## Данный отрывок
Белорусский художественный музей, Минск, Беларусь.
На следующей, 6-й передвижной выставке 1878 года Куинджи выставляет две вещи — «Лес» и «Вечер». В обеих — мотив солнечного захода. В «Лесе» момент взят более поздний. Сосновый бор… Верхушки дерев срезаны рамой картины, и перед зрителем только могучие, темные, колонноподобные стволы. В лесу уже ночь, все тонет во мраке… А там, низко у горизонта, в щелях между темными стволами горит огненно-красная полоса заката… «Вечер» изображает малороссийский хутор, весь залитый лучами заходящего солнца. Такие же мазанки, как и в «Украинской ночи», почти так же расположенные на пригорке, но на этот раз не под загадочно бледными лучами луны, а в ярком зареве южного заката… Юг и солнце окончательно восстанавливают свои права в душе художника. Задачи освещения, сила света — вот что занимает его по преимуществу в эти годы, вот что является тем секретом природы, которым он старается овладеть… И, на мой взгляд, часть критики того времени была права, находя, что названные две картины уступали его «Украинской ночи», что в них отсутствовали та гармоничность и широта настроения, которые пленяли там. Именно специальность задачи, поставленной себе художником, суживала, так сказать, его концепцию, давала впечатление частного, случайного момента, а не лирической поэмы, не стройного аккорда. Один из газетных рецензентов метко назвал эти две вещи «этюдами освещения».

## Изучите материал
[1] Назовите все картины, которые упомянуты по названию в отрывке о творчестве Куинджи.
[2] Продолжите отрывок о творчестве Куинджи с того места, на котором он заканчивается.

(Данные показаний физических величин)

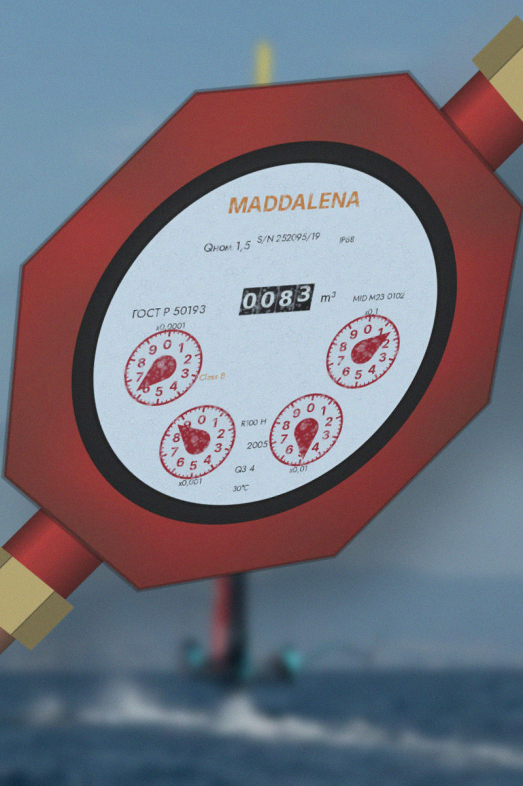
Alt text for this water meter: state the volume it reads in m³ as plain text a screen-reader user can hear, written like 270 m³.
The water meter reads 83.1486 m³
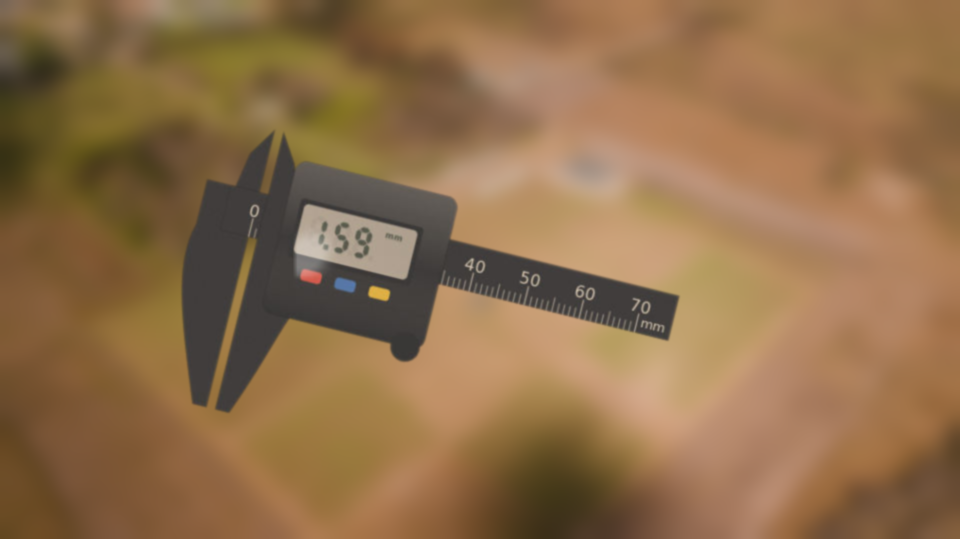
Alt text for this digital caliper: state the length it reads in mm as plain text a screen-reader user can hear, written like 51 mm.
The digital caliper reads 1.59 mm
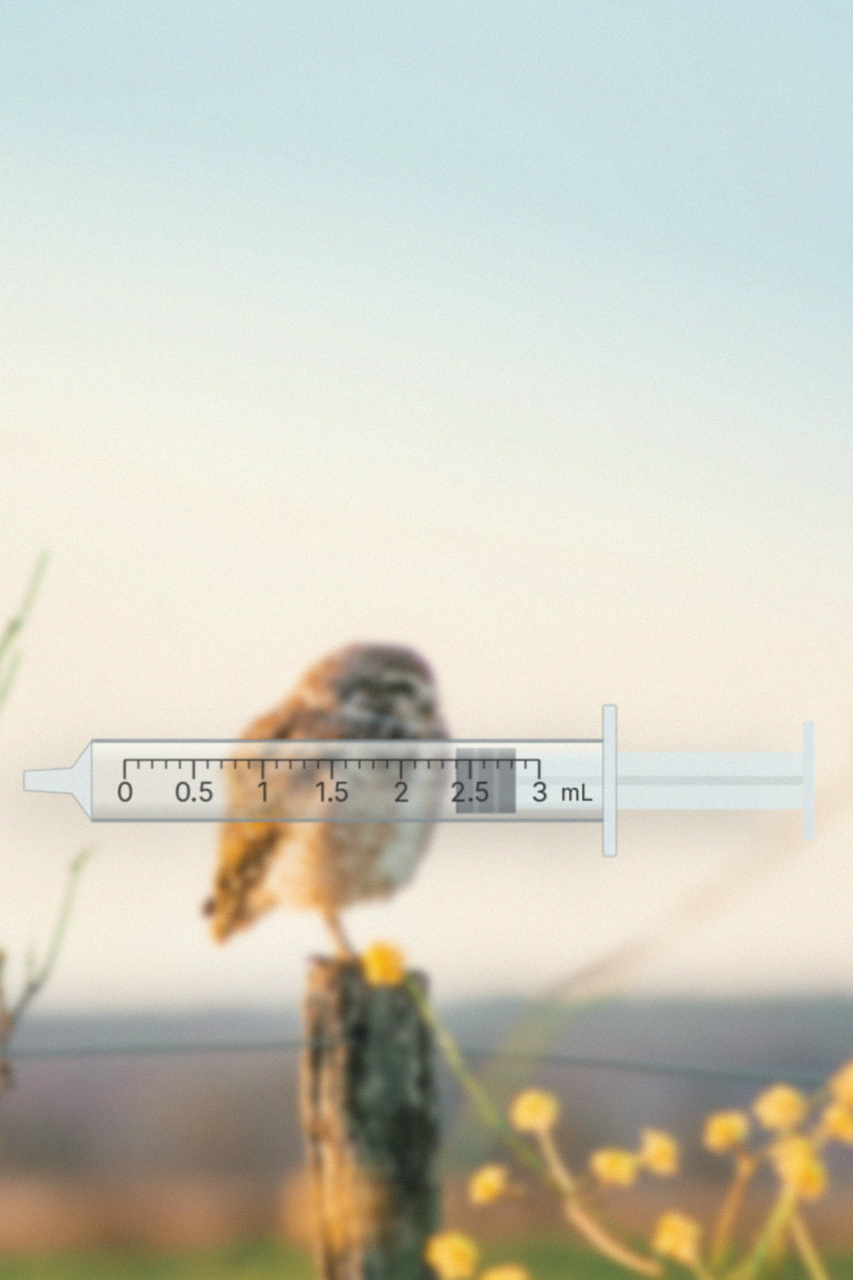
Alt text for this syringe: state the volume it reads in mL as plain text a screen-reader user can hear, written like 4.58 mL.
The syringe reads 2.4 mL
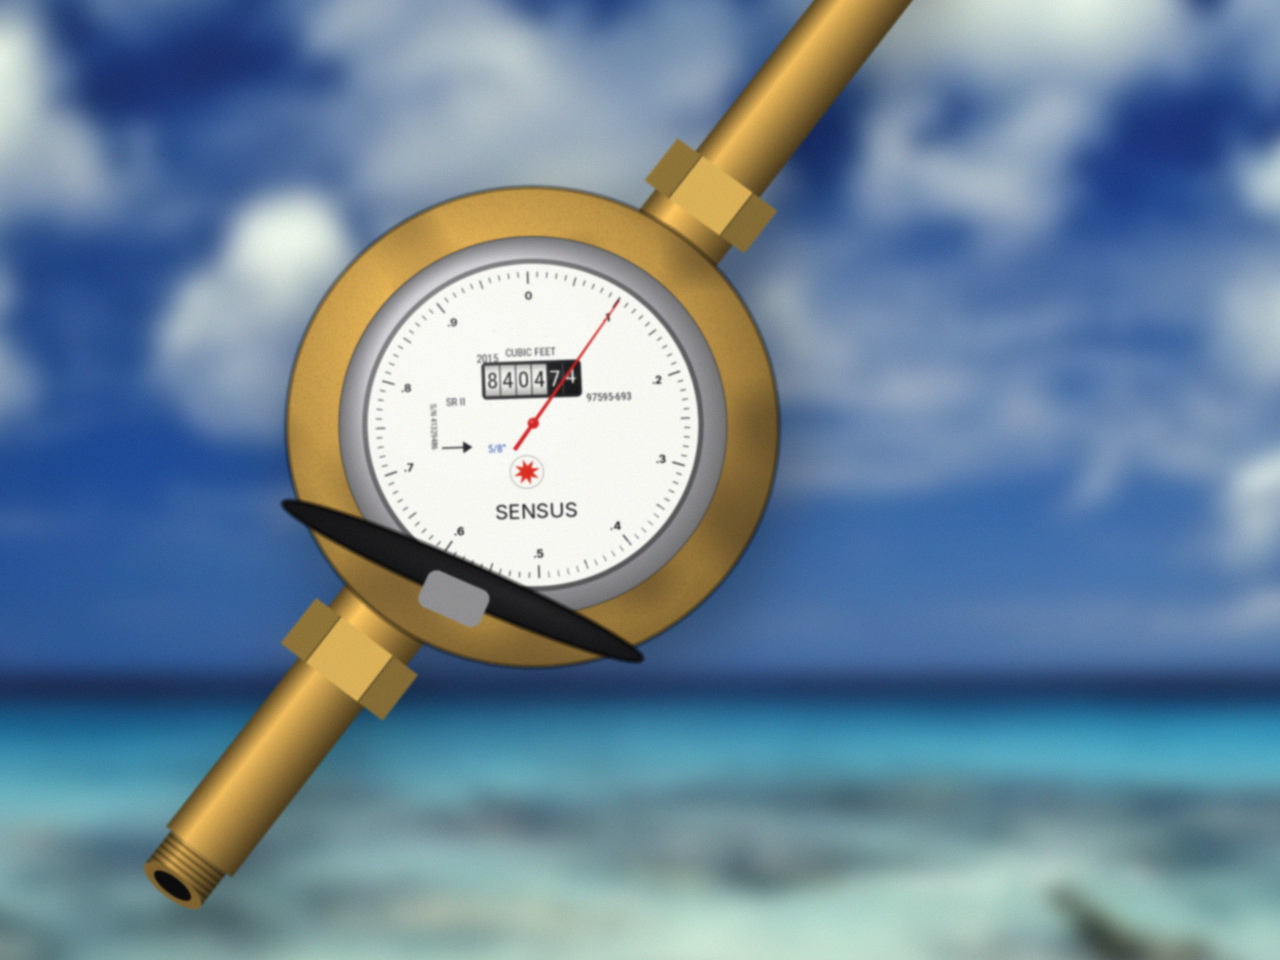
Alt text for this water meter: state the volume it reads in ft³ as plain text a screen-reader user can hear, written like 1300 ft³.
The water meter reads 840474.10 ft³
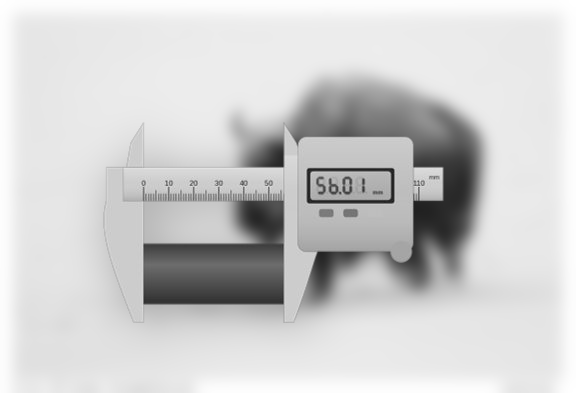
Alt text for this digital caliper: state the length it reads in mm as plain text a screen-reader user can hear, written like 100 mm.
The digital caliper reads 56.01 mm
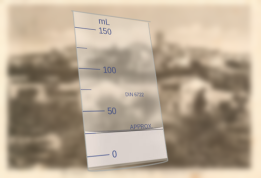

## Список ответов
[1] «Лес», «Вечер», «Украинская ночь».

[2]
Не удовлетворяли эти две картины и Крамского. Давая оценку выставке в письме к Репину, он вообще считает ее средней, а о картинах Куинджи высказывается так:
«Его «Лес» имеет много сказочного, даже какую-то поэзию, хотя многого я не понимаю или не могу вынести; что-то в его принципах о колорите есть для меня недоступное: быть может, это — совершенно новый живописный принцип, быть может, эти краски суть наиболее верные, с научной точки зрения, потому что, когда читаешь ученый трактат о цвете, спектре, то имеешь дело с чем-то совершенно незнакомым для человека, с чем-то никогда не встречающимся между впечатлениями, полученными нашими глазами от действительности. Так и тут… Еще его «Лес» я могу понять и даже восхищаться, как чем-то горячечным, каким-то страшным сном, по его заходящее солнце на избушках решительно выше моего понимания. Я — совершенный дурак перед этой картиной. Я вижу, что самый свет на белой избе так верен, так верен, что моему глазу так же утомительно смотреть на него, как на живую действительность: через пять минут у меня глазу больно, я отворачиваюсь, закрываю глаза и не хочу больше смотреть… Неужели это — творчество? Неужели это — художественное впечатление?.. Короче, я не совсем понимаю Куинджи. Прибавьте к этому суконные деревья, наивность и примитивность рисунка исключительные…»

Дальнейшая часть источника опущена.